As Noirvember draws to a close, I thought it would be a good idea to talk about my favorite first time watches from my month of film noir. I didn’t get to nearly as much as I wanted to this month, but I still saw some great stuff.
Angel Face (1953)
An ambulance driver gets involved with a rich girl that might have a darker side.
We all know and love the femme fatale trope as one of the most defining characteristics of noir. But what I dug about Angel Face is that Robert Mitchum knows she's shady from the start - and falls for it anyway!
This isn't Double Indemnity, where Fred MacMurray walks right into Barbara Stanwyck's trap and has no idea until the end of his story, (that's not a spoiler for one of the greatest film noirs of all time - we learn that in the opening minutes during the flashback-inducing framing device.)
No, Mitchum is immediately suspicious of (twenty-three-year-old!) Jean Simmons. He recognizes right away that she's a liar and doesn't trust her, but is so enticed by her money, her status, and the fact that she looks like Jean Simmons, he just falls for it all anyway! When the ending happened (no spoilers!), I literally laughed out loud. He deserves it! And so would I because I'd have done the same thing. Oops!
The Breaking Point (1950)
A fisherman with money problems hires out his boat to transport criminals.

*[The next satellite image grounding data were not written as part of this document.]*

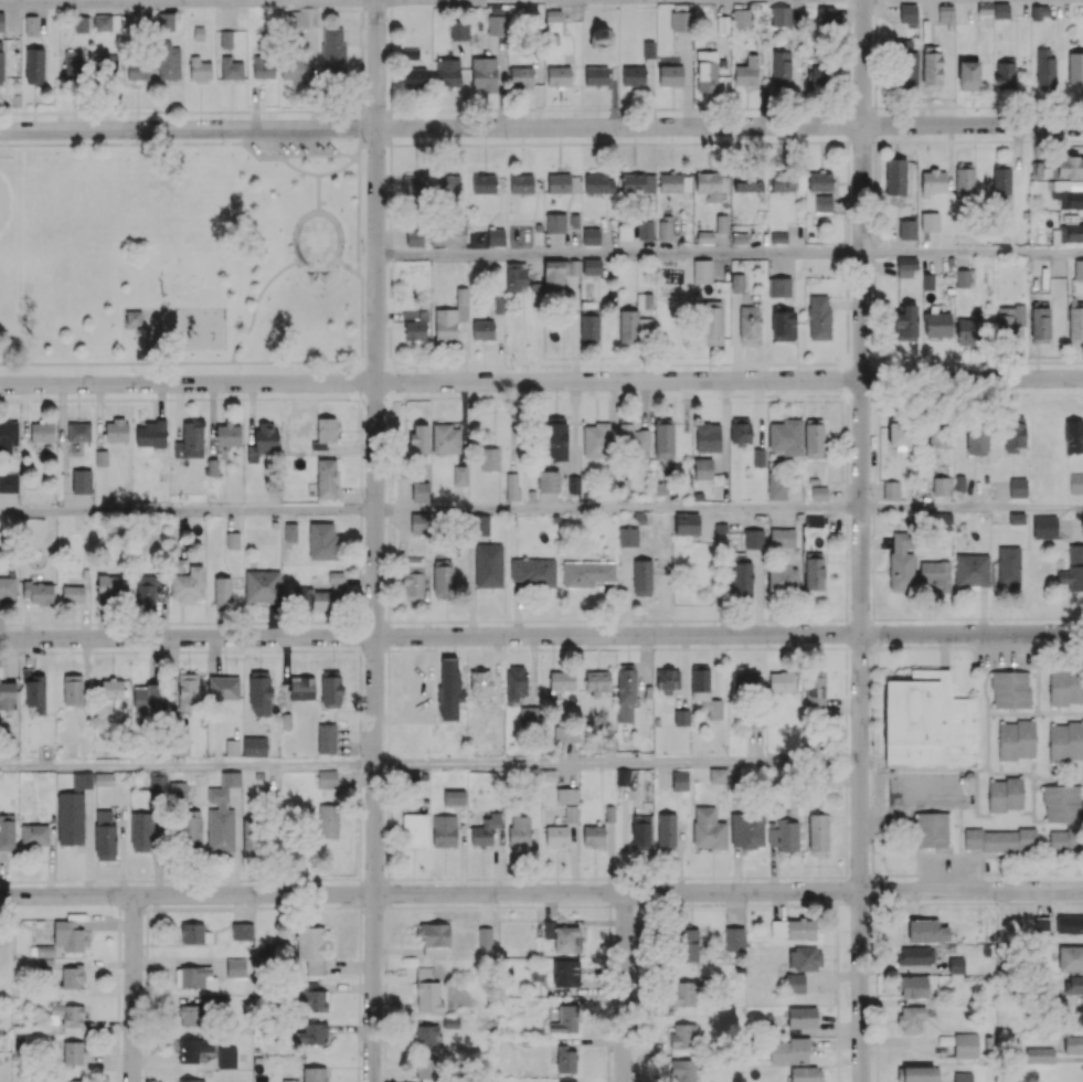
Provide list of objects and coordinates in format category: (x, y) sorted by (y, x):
road: (498, 0)
road: (188, 2)
road: (362, 3)
building: (1001, 11)
road: (848, 12)
building: (1039, 12)
building: (826, 14)
building: (908, 14)
building: (945, 14)
building: (781, 16)
building: (302, 17)
building: (741, 17)
building: (681, 20)
building: (1, 21)
building: (165, 21)
road: (875, 21)
building: (103, 23)
building: (81, 24)
building: (496, 24)
building: (30, 25)
road: (391, 27)
building: (459, 30)
building: (226, 38)
road: (362, 40)
road: (848, 43)
building: (648, 49)
building: (333, 51)
building: (166, 59)
building: (1, 61)
road: (874, 61)
building: (906, 64)
building: (105, 65)
road: (390, 65)
building: (34, 66)
building: (263, 66)
building: (72, 67)
building: (931, 67)
building: (231, 68)
building: (1045, 68)
building: (1075, 68)
building: (138, 69)
building: (781, 69)
building: (296, 70)
building: (200, 71)
building: (707, 71)
building: (747, 71)
building: (818, 71)
road: (848, 71)
building: (447, 72)
building: (1004, 72)
building: (484, 74)
building: (596, 75)
building: (633, 75)
building: (670, 75)
building: (968, 75)
building: (415, 76)
building: (521, 76)
building: (558, 76)
road: (362, 87)
road: (390, 92)
road: (848, 93)
road: (874, 93)
road: (879, 105)
road: (905, 105)
road: (936, 105)
road: (1014, 105)
road: (362, 106)
road: (805, 106)
road: (675, 107)
road: (721, 107)
road: (752, 107)
road: (514, 108)
road: (572, 108)
road: (633, 108)
road: (861, 108)
road: (415, 109)
road: (448, 109)
road: (476, 109)
road: (496, 109)
road: (247, 110)
road: (336, 110)
road: (88, 111)
road: (105, 111)
road: (115, 111)
road: (145, 111)
road: (175, 111)
road: (4, 112)
road: (24, 112)
road: (54, 112)
road: (71, 112)
road: (376, 112)
road: (850, 123)
road: (873, 123)
road: (388, 126)
road: (363, 127)
road: (541, 127)
road: (859, 138)
road: (950, 140)
road: (1048, 140)
road: (1076, 140)
road: (375, 141)
road: (727, 141)
road: (753, 141)
road: (773, 141)
road: (790, 141)
road: (824, 141)
road: (543, 142)
road: (613, 142)
road: (660, 142)
road: (708, 142)
road: (398, 143)
road: (443, 143)
road: (180, 144)
road: (874, 166)
building: (1069, 166)
road: (390, 169)
building: (1039, 169)
road: (847, 173)
building: (895, 176)
building: (1001, 179)
building: (782, 180)
building: (820, 181)
building: (638, 182)
building: (674, 182)
building: (932, 182)
building: (483, 183)
building: (521, 183)
building: (558, 183)
building: (599, 183)
building: (414, 184)
building: (448, 184)
building: (964, 184)
building: (711, 185)
building: (744, 185)
building: (1067, 193)
building: (823, 203)
road: (389, 209)
road: (847, 210)
road: (874, 214)
park: (35, 217)
building: (574, 220)
building: (930, 221)
building: (555, 222)
building: (459, 225)
building: (665, 227)
building: (907, 228)
building: (644, 229)
building: (1070, 232)
building: (495, 236)
building: (591, 236)
building: (703, 236)
building: (778, 237)
road: (847, 237)
road: (972, 250)
road: (361, 253)
park: (181, 254)
road: (619, 254)
building: (591, 266)
road: (874, 266)
building: (905, 267)
building: (1078, 269)
building: (701, 271)
building: (558, 273)
building: (516, 276)
road: (847, 276)
building: (962, 278)
building: (928, 281)
building: (737, 282)
building: (779, 286)
road: (389, 292)
building: (644, 300)
building: (1019, 314)
building: (451, 317)
building: (819, 317)
building: (135, 319)
building: (1003, 320)
building: (712, 322)
building: (906, 323)
building: (750, 324)
building: (937, 324)
building: (1040, 324)
building: (1075, 324)
building: (589, 325)
building: (783, 325)
building: (628, 326)
road: (847, 328)
building: (414, 329)
building: (483, 329)
road: (874, 329)
building: (968, 330)
road: (177, 335)
road: (1053, 361)
road: (897, 362)
road: (951, 362)
road: (1002, 362)
road: (654, 363)
road: (754, 363)
road: (88, 364)
road: (269, 364)
road: (439, 364)
road: (510, 364)
road: (590, 364)
road: (847, 378)
road: (362, 380)
road: (541, 381)
road: (942, 393)
road: (1047, 393)
road: (756, 394)
road: (599, 395)
road: (643, 395)
road: (657, 395)
road: (427, 396)
road: (488, 396)
road: (516, 396)
road: (531, 396)
road: (552, 396)
road: (284, 397)
road: (326, 397)
road: (137, 398)
road: (874, 403)
road: (388, 412)
road: (846, 414)
building: (116, 430)
building: (326, 430)
building: (740, 430)
building: (41, 432)
building: (79, 432)
building: (151, 433)
building: (898, 433)
building: (228, 434)
building: (938, 434)
building: (1014, 434)
building: (8, 435)
building: (266, 436)
building: (632, 436)
building: (786, 436)
building: (1073, 436)
building: (418, 437)
building: (555, 437)
building: (707, 437)
building: (446, 438)
building: (664, 438)
building: (814, 438)
building: (190, 440)
building: (977, 440)
building: (595, 441)
road: (846, 447)
road: (361, 449)
building: (758, 457)
building: (100, 458)
building: (489, 459)
road: (388, 463)
building: (702, 469)
building: (460, 475)
building: (326, 478)
building: (81, 480)
building: (548, 481)
building: (9, 482)
building: (1075, 482)
building: (573, 484)
building: (776, 485)
building: (940, 485)
building: (512, 486)
building: (1018, 487)
building: (891, 490)
building: (420, 491)
building: (819, 493)
road: (359, 507)
road: (972, 507)
road: (618, 508)
road: (187, 510)
road: (873, 515)
building: (943, 518)
building: (1016, 518)
building: (813, 520)
building: (419, 522)
building: (686, 523)
building: (480, 524)
building: (1044, 526)
road: (388, 527)
road: (359, 529)
building: (290, 531)
building: (628, 536)
building: (754, 538)
road: (846, 538)
building: (232, 540)
building: (321, 540)
road: (375, 540)
road: (861, 541)
road: (359, 553)
building: (783, 560)
building: (901, 561)
building: (488, 565)
building: (1009, 566)
building: (1073, 568)
building: (814, 570)
building: (971, 570)
building: (533, 572)
building: (587, 573)
building: (936, 574)
building: (741, 575)
road: (388, 577)
building: (642, 577)
building: (412, 578)
building: (442, 578)
road: (359, 579)
building: (186, 580)
building: (261, 586)
building: (111, 587)
building: (8, 588)
building: (148, 590)
building: (38, 592)
building: (222, 592)
building: (72, 594)
building: (321, 595)
road: (359, 608)
road: (389, 610)
road: (1068, 616)
road: (963, 617)
road: (823, 618)
road: (859, 618)
road: (666, 619)
road: (735, 619)
road: (765, 619)
road: (789, 619)
road: (488, 620)
road: (601, 620)
road: (262, 621)
road: (291, 621)
road: (317, 621)
road: (343, 621)
road: (51, 622)
road: (134, 622)
road: (192, 622)
road: (233, 622)
road: (846, 632)
road: (872, 632)
road: (387, 634)
road: (361, 635)
road: (541, 635)
road: (859, 645)
road: (798, 646)
road: (831, 646)
road: (951, 646)
road: (1056, 646)
road: (679, 647)
road: (565, 648)
road: (286, 649)
road: (469, 649)
road: (81, 650)
road: (162, 650)
road: (181, 650)
road: (199, 650)
road: (7, 651)
road: (872, 655)
road: (359, 656)
building: (561, 680)
building: (668, 680)
building: (782, 681)
building: (598, 682)
building: (743, 682)
building: (516, 683)
building: (480, 684)
building: (1066, 686)
building: (228, 687)
building: (302, 687)
building: (111, 688)
building: (449, 688)
building: (72, 689)
building: (259, 689)
building: (815, 689)
building: (1010, 689)
building: (186, 691)
building: (330, 691)
building: (704, 691)
building: (625, 692)
building: (35, 693)
building: (7, 694)
road: (359, 696)
building: (148, 697)
road: (872, 697)
road: (844, 698)
road: (388, 707)
building: (529, 715)
building: (681, 717)
building: (926, 720)
building: (566, 734)
building: (326, 738)
building: (1016, 739)
building: (1065, 741)
building: (179, 746)
building: (254, 746)
building: (232, 747)
road: (430, 766)
road: (844, 770)
building: (103, 778)
building: (230, 778)
building: (327, 778)
building: (82, 780)
building: (680, 780)
building: (158, 783)
road: (388, 787)
building: (178, 790)
building: (1005, 794)
building: (567, 795)
building: (454, 797)
road: (872, 802)
building: (1062, 803)
road: (358, 804)
building: (609, 813)
road: (388, 817)
building: (70, 818)
building: (220, 821)
building: (328, 821)
building: (708, 828)
building: (747, 829)
building: (932, 829)
building: (190, 830)
building: (414, 830)
building: (444, 830)
building: (485, 830)
building: (519, 830)
building: (141, 831)
building: (666, 831)
building: (7, 832)
building: (641, 832)
road: (845, 832)
building: (817, 833)
building: (34, 834)
building: (783, 834)
building: (104, 835)
building: (556, 835)
building: (593, 835)
building: (250, 836)
road: (388, 838)
building: (1000, 839)
building: (1064, 840)
road: (388, 863)
road: (1065, 871)
road: (1078, 871)
road: (1010, 872)
road: (1026, 872)
road: (1039, 872)
road: (1052, 872)
road: (935, 873)
road: (680, 876)
road: (705, 876)
road: (783, 876)
road: (858, 876)
road: (429, 877)
road: (475, 877)
road: (525, 877)
road: (551, 877)
road: (617, 877)
road: (282, 878)
road: (335, 878)
road: (404, 878)
road: (193, 879)
road: (232, 879)
road: (86, 880)
road: (843, 888)
road: (359, 891)
road: (541, 892)
road: (830, 902)
road: (893, 902)
road: (997, 902)
road: (662, 903)
road: (742, 903)
road: (811, 903)
road: (623, 904)
road: (500, 905)
road: (835, 906)
road: (206, 907)
road: (293, 907)
road: (338, 907)
road: (609, 914)
road: (118, 916)
road: (636, 920)
road: (835, 923)
building: (1041, 923)
building: (1069, 924)
building: (793, 929)
building: (242, 931)
building: (927, 931)
building: (194, 933)
road: (875, 935)
building: (68, 936)
building: (484, 936)
building: (564, 936)
building: (434, 938)
building: (734, 938)
road: (146, 939)
road: (118, 941)
building: (687, 944)
building: (312, 949)
building: (44, 951)
road: (385, 955)
building: (915, 955)
building: (1070, 957)
building: (805, 958)
building: (953, 964)
building: (236, 967)
road: (358, 969)
building: (564, 973)
building: (72, 976)
building: (194, 977)
building: (794, 983)
building: (912, 986)
road: (623, 987)
road: (876, 987)
road: (133, 988)
building: (1073, 988)
road: (636, 989)
building: (427, 990)
road: (608, 994)
building: (683, 994)
building: (311, 997)
road: (145, 1005)
road: (837, 1009)
building: (68, 1014)
building: (191, 1014)
building: (802, 1017)
building: (911, 1018)
road: (118, 1019)
building: (565, 1019)
road: (876, 1023)
road: (384, 1024)
building: (312, 1033)
building: (427, 1035)
building: (685, 1035)
building: (1073, 1044)
building: (966, 1045)
building: (193, 1048)
building: (789, 1051)
building: (73, 1052)
road: (357, 1053)
building: (1039, 1054)
building: (226, 1057)
building: (566, 1059)
road: (384, 1060)
road: (144, 1061)
road: (876, 1061)
road: (635, 1063)
building: (427, 1069)
building: (684, 1070)
road: (608, 1073)
building: (920, 1073)
building: (315, 1074)
building: (806, 1074)
building: (963, 1077)
road: (357, 1078)
building: (71, 1080)
building: (190, 1080)
building: (289, 1080)
building: (567, 1080)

So much of film noir is steeped in post-WWII disillusionment, folks returning home from the war and trying to move on with their lives - and how that's become basically impossible for them, (Act of Violence is a great example where that regret and dread is represented literally by an old war buddy.)
The Breaking Point is one of the strongest examples of this despondency in the genre. Harry Morgan (John Garfield in a role he considered to be his best - he may be on to something) has returned from the war and just wants to make a quiet life for himself. It's simple stuff: captain his fishing boat and put food all the table for his beautiful family, his supportive wife (Phyllis Thaxter) and two darling daughters (Sherry Jackson, the younger of the two, is unbelievably adorable.)
But it's just not that easy. He can't make enough money, constantly gets shafted, and finds himself in enough trouble to consider some criminal activity in order to make ends meet. But no matter how hard he tries, he just can never get ahead. The immigrant smuggling, the gun his wife sees him pack, the murder - it's all too good to spoil, so I won't. But needless to say, it's a great literal translation of the feeling so many people had at the time - I'm doing all the right things...why isn't that enough?
Concluding with one of the darkest final frames in film history, The Breaking Point was worth every penny of the Criterion Blu-ray I picked up during a Barnes & Noble sale.
Malice (1993)
A tale about a happily married couple who would like to have children. Tracy teaches infants, Andy’s a college professor. Things are never the same after she is taken to hospital and operated upon by Jed, a “know all” doctor.
New York's hottest club is: Malice. This place has everything: serial rapists, serial killers, voyeurism, medical malpractice, nude Nicole Kidman, alcoholism, femme fatales, Anne Bancroft spouting exposition, insurance fraud, infertility, infidelity, and, of course, murder.
It's kitchen-sink neo-noir with three actors (Kidman, Bill Pullman, Alec Baldwin) who could've given the same performances five decades earlier. Minus the nudity, of course.
A wooden rollercoaster with a few planks missing - it's awesome.